Da lì, la decisione collettiva di registrare appelli al governo italiano. Nel frattempo, la rapper e la sua compagna riescono – dopo giorni di telefonate e code ai desk – a cambiare a proprie spese il biglietto del 28 febbraio con uno del 5 marzo, rientrando in Italia con la stessa compagnia aerea.
Il chiarimento di BigMama su Italia, diritti, odio online e supporto diplomatico
Il rientro in sicurezza non chiude però il caso mediatico. BigMama interviene per smentire narrazioni distorte su privilegi e presunta “fuga” dall’Italia.
*“Sono una cittadina italiana con residenza a Milano e pago le tasse allo Stato. Ho anche io il diritto di chiedere aiuto, a prescindere dai miei ideali politici”*, scrive, giudicando “grave” non riconoscere questo principio.
Ribadisce di non aver mai detto di odiare l’Italia: al contrario, sostiene di cercare di rappresentarla all’estero, pur non sentendosi tutelata nelle politiche sui diritti LGBTQ+.
Nello stesso post, BigMama ringrazia l’ambasciatore italiano a Dubai, Lorenzo Fanara, sottolineando come la sua presenza in hotel sia stata “fondamentale” per informare e rassicurare il gruppo di connazionali.
Un ringraziamento specifico va anche a Vincenzo Nigro, che l’ha aiutata a entrare in contatto con la struttura diplomatica.
L’artista ricorda poi l’apprensione condivisa durante i successivi alert missilistici: tre forti boati, altri rumori mai sentiti prima, la decisione di studiare “letteralmente” il sistema antimissilistico di Dubai per comprendere quanto accadeva sopra le loro teste.
Al rientro, la rapper insiste sulla dimensione del privilegio: può raccontare l’esperienza da casa, mentre altrove la guerra è quotidiana.
Per questo rilancia una posizione netta: quella sensazione di impotenza e la paura di morire dovrebbero far “schifo a tutti”, indipendentemente dall’orientamento politico.
Le conseguenze umane e mediatiche: trauma, solidarietà e memoria del conflitto
Concluso l’iter di rientro, BigMama guarda ora alle conseguenze psicologiche e pubbliche dell’episodio.
Dice di voler “riprendere in mano” la propria vita, chiedendo solo “rispetto e pazienza” dopo giorni di veglia, allerta costante e tensione emotiva.
L’artista mette l’accento sui legami nati nell’emergenza con gli altri italiani ospitati nello stesso hotel: un sostegno reciproco che ha attenuato la percezione di solitudine, pur nel timore di nuovi attacchi.
Ai connazionali ancora bloccati nell’area invia un messaggio di incoraggiamento, auspicando un rientro rapido e sicuro.
Dal punto di vista mediatico, la vicenda evidenzia due direttrici: da un lato, la centralità dei social come canale di richiesta di aiuto e testimonianza diretta; dall’altro, l’impatto distruttivo delle fake news che, nei contesti di crisi internazionale, colpiscono in modo particolare personaggi pubblici polarizzanti come BigMama.
FAQ
Perché BigMama era bloccata a Dubai durante il conflitto in Iran?
BigMama era in scalo a Dubai durante il rientro dalle Maldive.

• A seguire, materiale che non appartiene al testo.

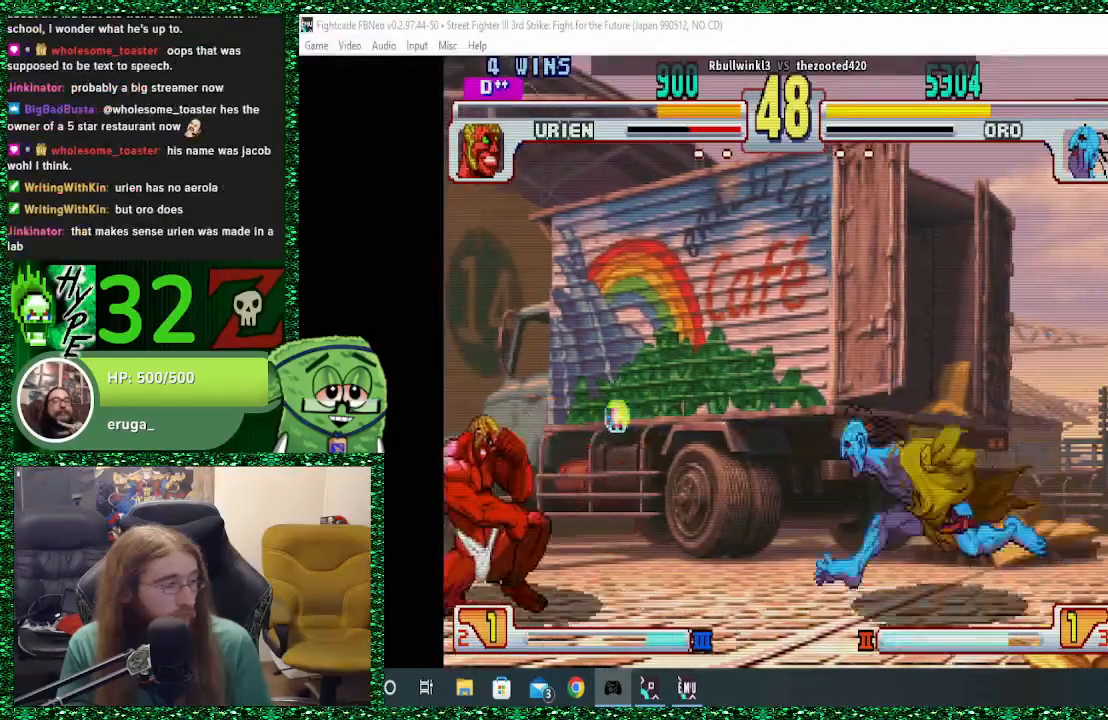
{"buttons": [], "left_stick": "right", "events": [[133, "left_stick", "center"], [200, "left_stick", "right"]]}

La chiusura dell’aeroporto e l’escalation militare hanno imposto il dirottamento del volo su Fujairah.
Come BigMama è riuscita a tornare in Italia da Dubai?
È rientrata il 5 marzo, dopo giorni di attese e telefonate, cambiando a proprie spese il biglietto originario e volando con la stessa compagnia.

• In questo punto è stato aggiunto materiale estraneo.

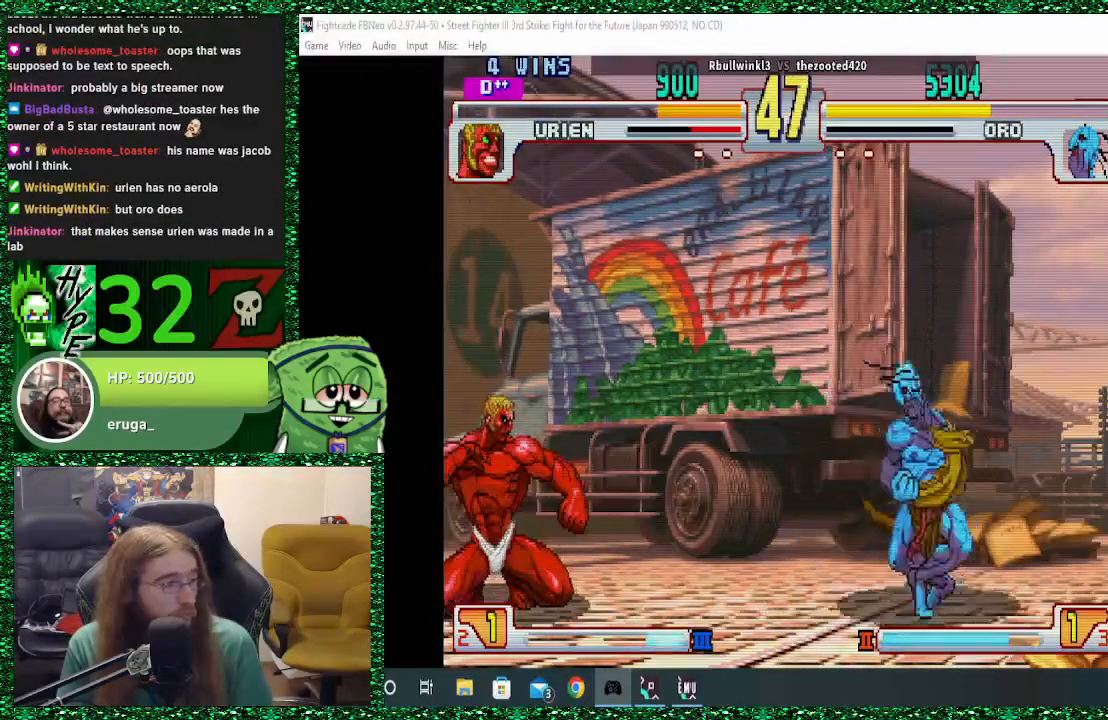
{"buttons": [], "left_stick": "left", "events": [[500, "left_stick", "left"]]}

BigMama ha davvero detto di odiare l’Italia o voler scappare all’estero?
No, BigMama smentisce. Afferma di amare l’Italia ma di non sentirsi rappresentata dallo Stato sui diritti LGBTQ+, ipotizzando eventualmente la procreazione assistita all’estero.
Che ruolo ha avuto l’ambasciatore Lorenzo Fanara nel caso BigMama?
L’ambasciatore Lorenzo Fanara ha fornito presenza, informazioni e supporto agli italiani bloccati nell’hotel di Dubai, risultando, secondo BigMama, “fondamentale” nella gestione dell’emergenza.
Da quali fonti è stata ricostruita la vicenda di BigMama a Dubai?
La ricostruzione deriva da una elaborazione congiunta delle fonti ufficiali Ansa.it, Adnkronos.it, Asca.it e Agi.it, opportunamente rielaborate dalla nostra Redazione.